Items from a dataset ->
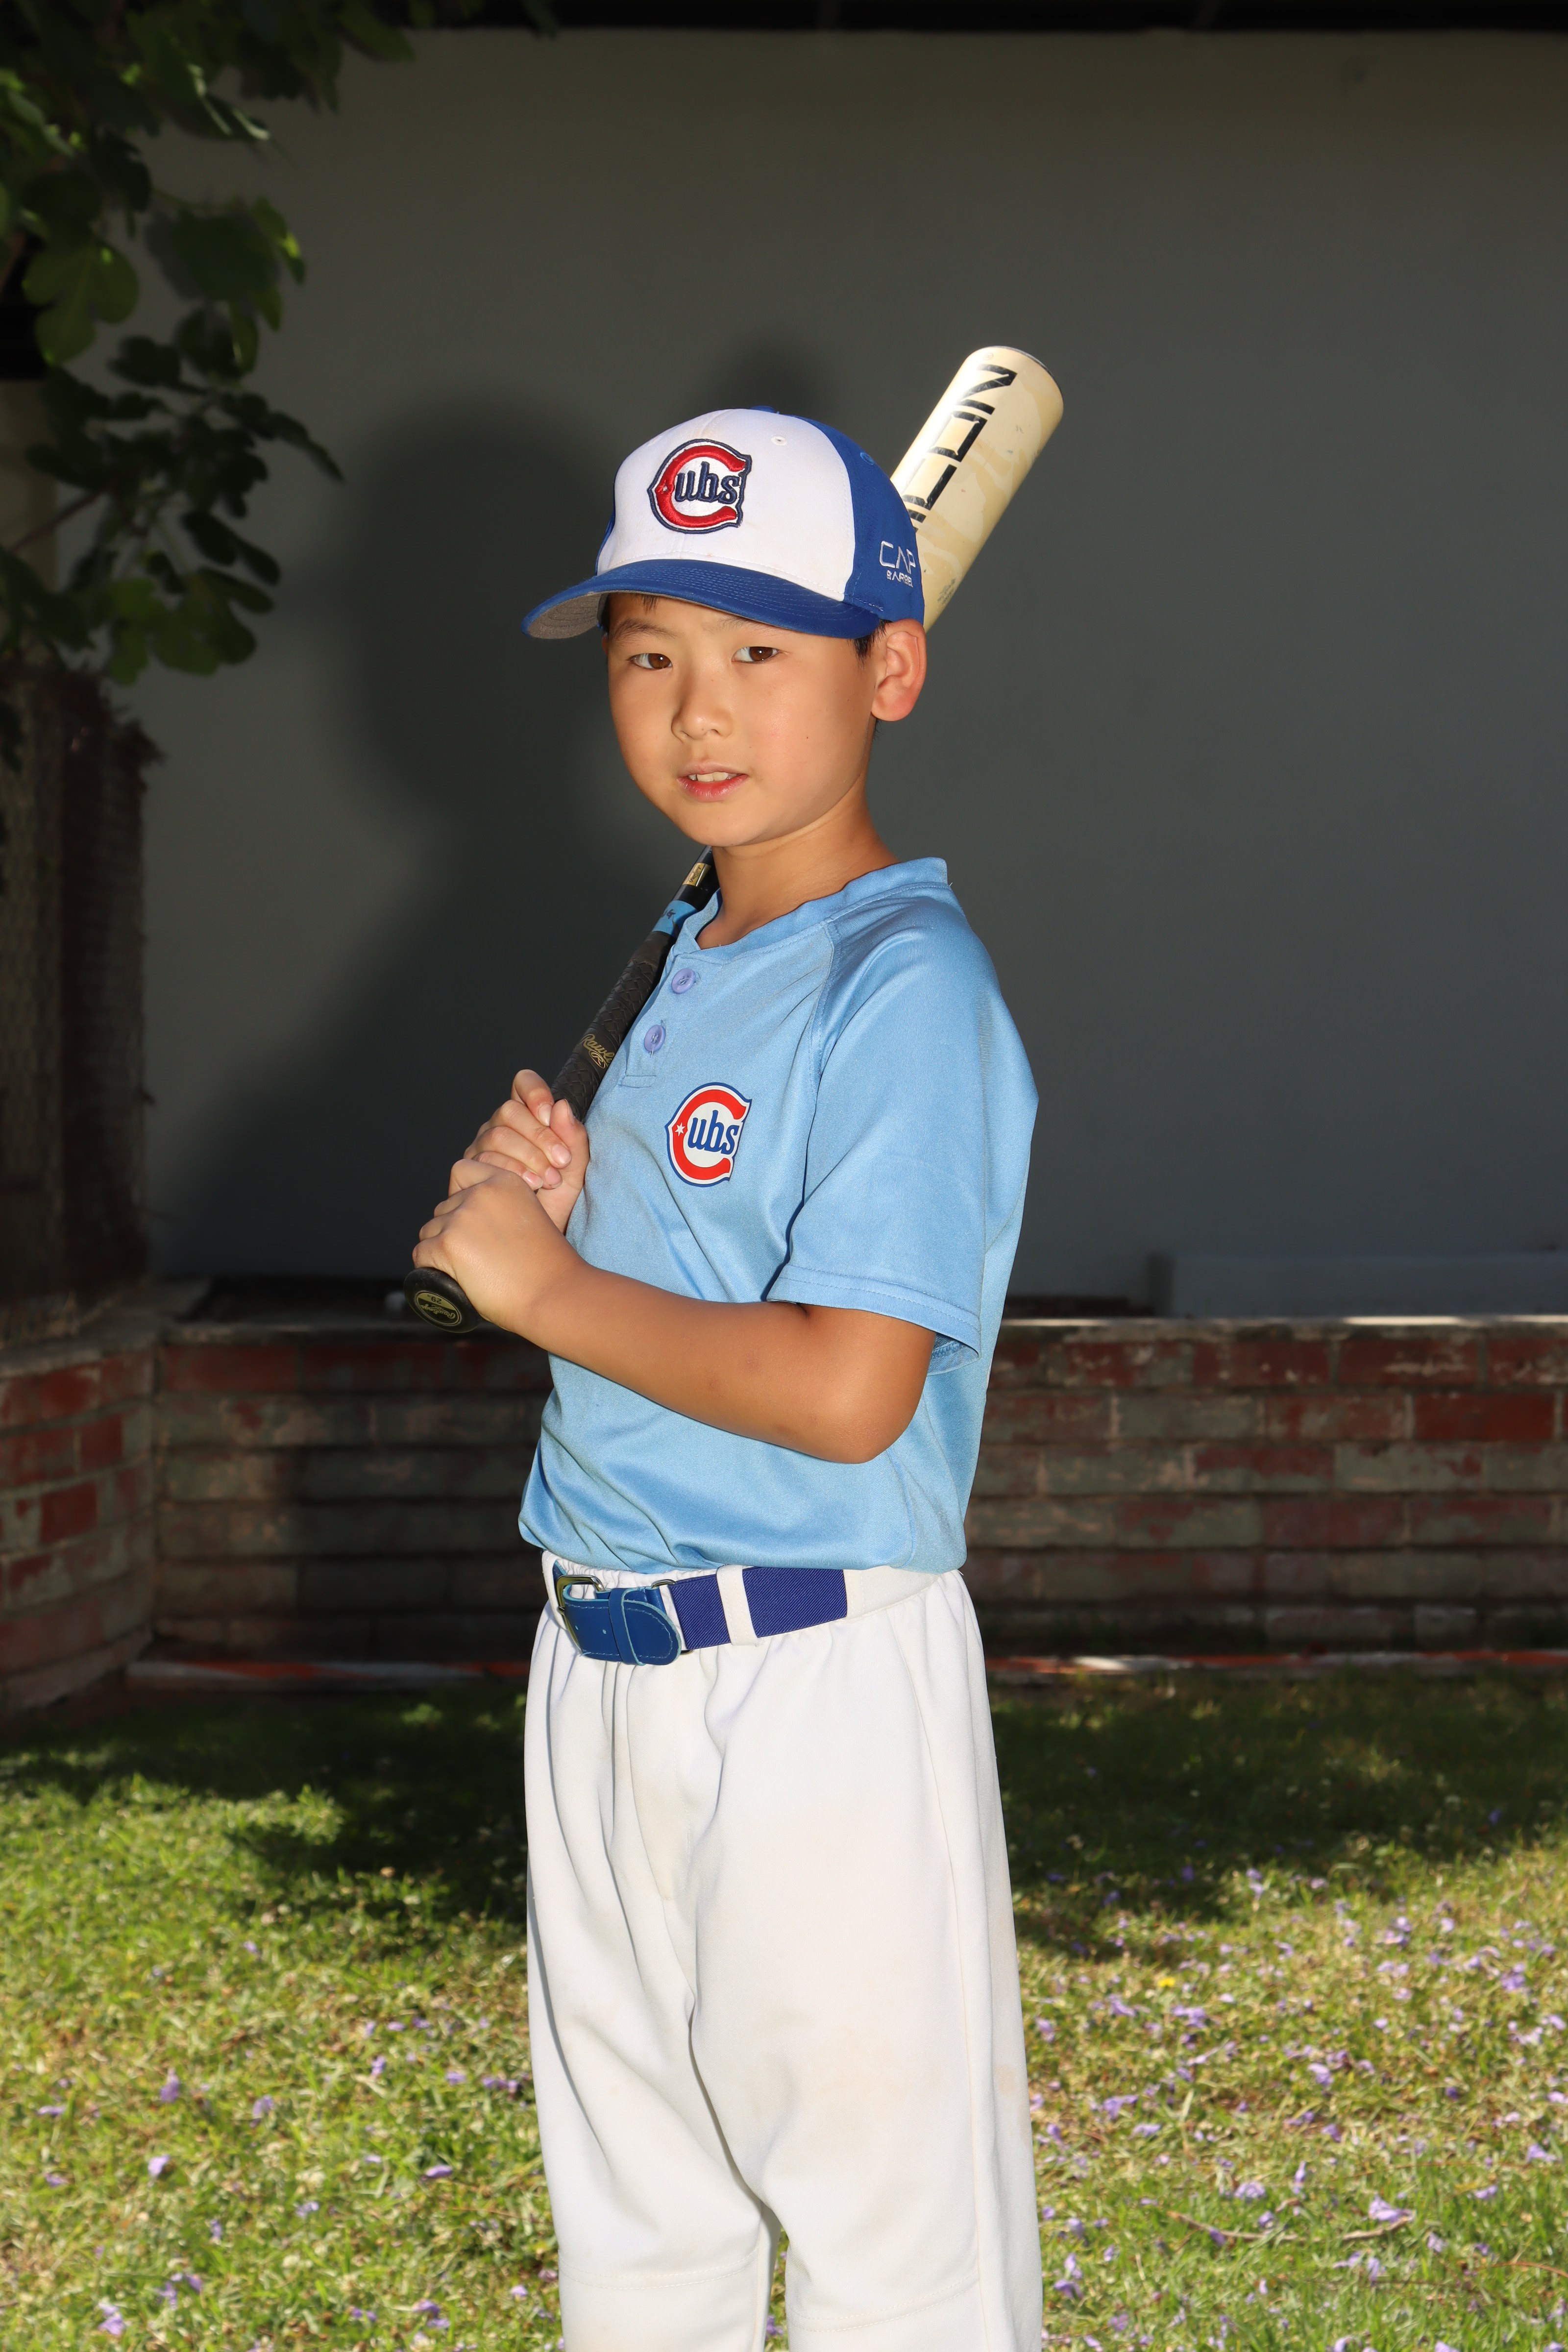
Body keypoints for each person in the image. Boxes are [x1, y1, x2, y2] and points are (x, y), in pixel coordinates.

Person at [413, 407, 1041, 2352]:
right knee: (641, 2242)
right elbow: (684, 1285)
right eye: (648, 652)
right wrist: (568, 1222)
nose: (699, 707)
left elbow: (850, 1393)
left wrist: (543, 1293)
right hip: (599, 1659)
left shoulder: (903, 989)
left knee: (886, 2262)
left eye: (763, 649)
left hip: (811, 1680)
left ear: (889, 669)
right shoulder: (699, 948)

Work order ->
Return only the lines running from the start of the entries above to the line that contains "right hip: (599, 1659)", inclusive, and omit every picture.

Worked solution ->
Body keypoints for each person in the image. Boxes are [x1, y1, x2, y2] and points are (x, y), in pixel coordinates.

Person at [413, 407, 1041, 2352]:
right knee: (641, 2242)
right elbow: (684, 1285)
right eye: (648, 652)
right wrist: (568, 1222)
nose: (699, 707)
left elbow: (850, 1393)
left wrist: (543, 1293)
right hip: (599, 1659)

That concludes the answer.